▸ Set of tasks
a: List every vessel that the oroblanco salad excerpt says the boat captain had to avoid while crossing the river.
b: According to the oroblanco salad excerpt, which shrimp are Nguyen's favorite?
c: Repeat everything in the oroblanco salad excerpt from "The entire recipe" down to "well-preserved as possible.".

▸ Excerpted passage

==============================

The entire recipe for oroblanco salad can be found on Nguyen's blog at vietworldkitchen.com. Just search for "goi buoi." It links to a slightly different version that employs the relatively abundant pomelo, which are a tad harder to de-membrane into naked sections, but still far easier than most citrus. The vesicles of oranges cling tenaciously to their bitter membranes, and cutting those vesicles, Nguyen told me, would release too much juice. "No bueno," she said.
Nguyen recommends local shrimp, which depend on healthy marine ecosystems and aren’t associated with environmental or human rights abuses. And she likes her shrimp as intact and well-preserved as possible.
“For best flavor and sustainability, purchase domestic, shell-on shrimp to peel and devein yourself. It takes a few minutes of extra work but you’ll get great shrimpy goodness in the salad. Pre-peeled or ez-peel shrimp can often taste flabby.” Gulf shrimp are her favorite.
My proclivities in citrus/seafood salads of this sort have been shaped by a meal I ate at the Supatra River House restaurant in Bangkok. Getting there involved a two-way radio, a boat, and a captain able to cross a particularly busy section of the Chao Phraya river, missing tugboats, off-duty water taxis, ominous barges, and the occasional blinking party boat, while navigating a drifting, half-submerged maze of forest debris from the heart of Thailand.

==============================

▸ Data extract

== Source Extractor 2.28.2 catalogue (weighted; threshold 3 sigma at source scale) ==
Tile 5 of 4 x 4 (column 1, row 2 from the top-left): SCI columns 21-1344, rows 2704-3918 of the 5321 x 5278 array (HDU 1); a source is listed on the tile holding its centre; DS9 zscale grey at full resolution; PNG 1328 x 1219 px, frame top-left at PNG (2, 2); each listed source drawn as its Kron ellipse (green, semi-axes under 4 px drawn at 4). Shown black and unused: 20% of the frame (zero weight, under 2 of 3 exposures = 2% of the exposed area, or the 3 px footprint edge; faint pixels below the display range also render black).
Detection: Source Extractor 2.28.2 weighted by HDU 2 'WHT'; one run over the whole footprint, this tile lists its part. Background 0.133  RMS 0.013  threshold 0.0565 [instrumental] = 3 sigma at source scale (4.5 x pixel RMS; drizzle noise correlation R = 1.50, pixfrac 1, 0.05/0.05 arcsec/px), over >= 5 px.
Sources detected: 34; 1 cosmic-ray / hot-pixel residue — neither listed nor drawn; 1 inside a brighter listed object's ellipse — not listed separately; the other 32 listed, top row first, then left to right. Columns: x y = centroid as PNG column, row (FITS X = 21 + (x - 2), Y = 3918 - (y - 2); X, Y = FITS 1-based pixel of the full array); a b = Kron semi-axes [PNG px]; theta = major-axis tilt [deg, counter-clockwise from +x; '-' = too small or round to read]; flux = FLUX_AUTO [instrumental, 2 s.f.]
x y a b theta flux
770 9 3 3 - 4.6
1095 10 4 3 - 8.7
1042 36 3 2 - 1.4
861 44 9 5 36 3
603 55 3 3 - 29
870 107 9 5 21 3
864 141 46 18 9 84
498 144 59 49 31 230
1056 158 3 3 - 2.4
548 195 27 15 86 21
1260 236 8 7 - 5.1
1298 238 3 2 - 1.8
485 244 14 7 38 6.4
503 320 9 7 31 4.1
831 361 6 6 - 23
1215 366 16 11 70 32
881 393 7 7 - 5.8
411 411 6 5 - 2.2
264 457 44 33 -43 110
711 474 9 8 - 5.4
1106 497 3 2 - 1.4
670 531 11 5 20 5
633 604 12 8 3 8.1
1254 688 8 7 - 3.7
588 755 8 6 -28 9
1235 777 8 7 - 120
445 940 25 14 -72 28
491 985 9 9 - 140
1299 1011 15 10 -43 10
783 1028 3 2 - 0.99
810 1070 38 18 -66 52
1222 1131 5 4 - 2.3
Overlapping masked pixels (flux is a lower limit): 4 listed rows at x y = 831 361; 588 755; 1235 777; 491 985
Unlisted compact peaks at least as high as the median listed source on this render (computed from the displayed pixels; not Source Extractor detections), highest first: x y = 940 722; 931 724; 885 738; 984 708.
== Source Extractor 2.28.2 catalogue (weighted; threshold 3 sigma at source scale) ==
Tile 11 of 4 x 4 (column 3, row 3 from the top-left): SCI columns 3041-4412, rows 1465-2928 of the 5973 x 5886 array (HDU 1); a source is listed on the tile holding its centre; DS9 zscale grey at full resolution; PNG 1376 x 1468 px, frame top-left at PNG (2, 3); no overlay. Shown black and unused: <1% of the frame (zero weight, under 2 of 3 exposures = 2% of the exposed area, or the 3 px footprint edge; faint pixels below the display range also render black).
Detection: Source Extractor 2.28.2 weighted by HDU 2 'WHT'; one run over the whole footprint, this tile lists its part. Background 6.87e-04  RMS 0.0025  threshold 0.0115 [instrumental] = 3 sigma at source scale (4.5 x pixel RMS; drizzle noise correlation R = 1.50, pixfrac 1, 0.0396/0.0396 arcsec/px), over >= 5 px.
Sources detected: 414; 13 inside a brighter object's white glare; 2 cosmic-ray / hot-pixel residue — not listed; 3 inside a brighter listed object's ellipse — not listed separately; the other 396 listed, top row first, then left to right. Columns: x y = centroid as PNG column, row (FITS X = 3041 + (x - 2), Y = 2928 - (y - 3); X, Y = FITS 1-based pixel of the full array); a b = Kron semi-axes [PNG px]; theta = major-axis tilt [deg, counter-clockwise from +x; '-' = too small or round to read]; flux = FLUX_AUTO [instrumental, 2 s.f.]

==============================

▸ Answers given
a: tugboats, off-duty water taxis, ominous barges, the occasional blinking party boat

b: Gulf shrimp

c:
The entire recipe for oroblanco salad can be found on Nguyen's blog at vietworldkitchen.com. Just search for "goi buoi." It links to a slightly different version that employs the relatively abundant pomelo, which are a tad harder to de-membrane into naked sections, but still far easier than most citrus. The vesicles of oranges cling tenaciously to their bitter membranes, and cutting those vesicles, Nguyen told me, would release too much juice. "No bueno," she said.
Nguyen recommends local shrimp, which depend on healthy marine ecosystems and aren’t associated with environmental or human rights abuses. And she likes her shrimp as intact and well-preserved as possible.